▸ EXTRACT TO READ
High Holiday Jews

A term is often used to describe those Jews who do not attend Shabbat services every Friday or Saturday (or both). Who do not find themselves acting out any religious pomp and circumstance any time during the year, except during Rosh Hashanah, the Jewish New Year, and ten days later, on Yom Kippur, the Jewish Day of Atonement.

The term is High Holiday Jew, derived from the High Holy Days that demarcate this time. 

It is a common practice, a colloquial way of claiming a lack of religious behavior, yet it applies to many Jews. Myself included — for a time. 

Much of my life growing up, my family attended High Holiday services at the same synagogue, the same scratchy theatre seats, beige carpet, and high ceiling. The procession of events at these services never changed. The prayers, pianist, cellist are always the same, trapped in time. 

A good amount of stress was put into what I might wear. A dress, typically something conservative, picked from a department store shelf.

▸ EXCERPTED DATA
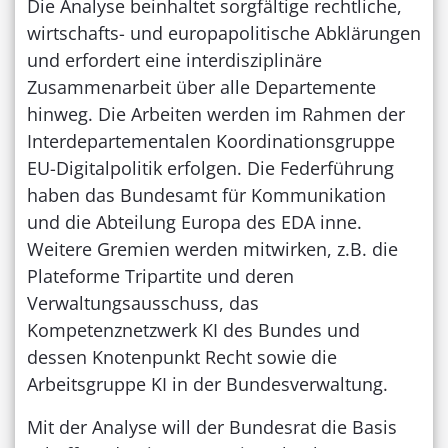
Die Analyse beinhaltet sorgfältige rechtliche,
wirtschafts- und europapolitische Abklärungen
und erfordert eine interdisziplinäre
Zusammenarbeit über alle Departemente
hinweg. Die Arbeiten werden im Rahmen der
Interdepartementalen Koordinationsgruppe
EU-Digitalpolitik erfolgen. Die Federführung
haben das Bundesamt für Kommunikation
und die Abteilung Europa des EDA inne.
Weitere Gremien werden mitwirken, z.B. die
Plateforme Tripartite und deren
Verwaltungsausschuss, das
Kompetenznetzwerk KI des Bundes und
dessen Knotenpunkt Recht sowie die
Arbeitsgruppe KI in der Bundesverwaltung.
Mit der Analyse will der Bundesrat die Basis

▸ EXERCISE SET
a) In the essay on High Holiday Jews, why is the term "High Holiday Jew" used for these Jews?
b) Write the next part of the essay on High Holiday Jews, starting after its last sentence.

▸ OUTPUTS FOR THE TASKS
a) The name comes from the High Holy Days, Rosh Hashanah and Yom Kippur ten days later. These holidays mark the only time of year when such Jews take part in any religious observance.

b)
Without fault, I could not feel dressed right — always too casual, or too fancy, or too frumpy. The other girls in their sage or pink tulle, perfectly straight hair held back with a bow, little white cardigans — they were perfect, and I was outside. The congregation was white, and I was not — not entirely. 

Like most children, I didn’t revel in sitting for two hours and reciting words I didn’t understand. I dreaded it and prayed only for something to sway my grandmother from insisting we go, but the obligation was always cemented, and I would attend. I would smile and play pretend. 

And I would try, clawing at the pages of a siddur, reciting the words with my whole heart, but I would feel nothing. This connection that tethered Jews to this place, this ritual, eluded me. Even being a High Holiday Jew, I could not do right. 

For most of my life, I have lived with this contradiction. I grew up going to a secular Jewish school, and I loved it, I loved my friends. I rarely felt out of place, as long as I did not consider that none of my classmates looked like me. But classes about Adam and Eve were a bore, and weekly prayers were useless. 

I sat at holiday dinners, Seders, and enjoyed the tradition — not the prayers or lack of bread at the table, but the people and their laughs. The way golden light from a dining room chandelier made them look.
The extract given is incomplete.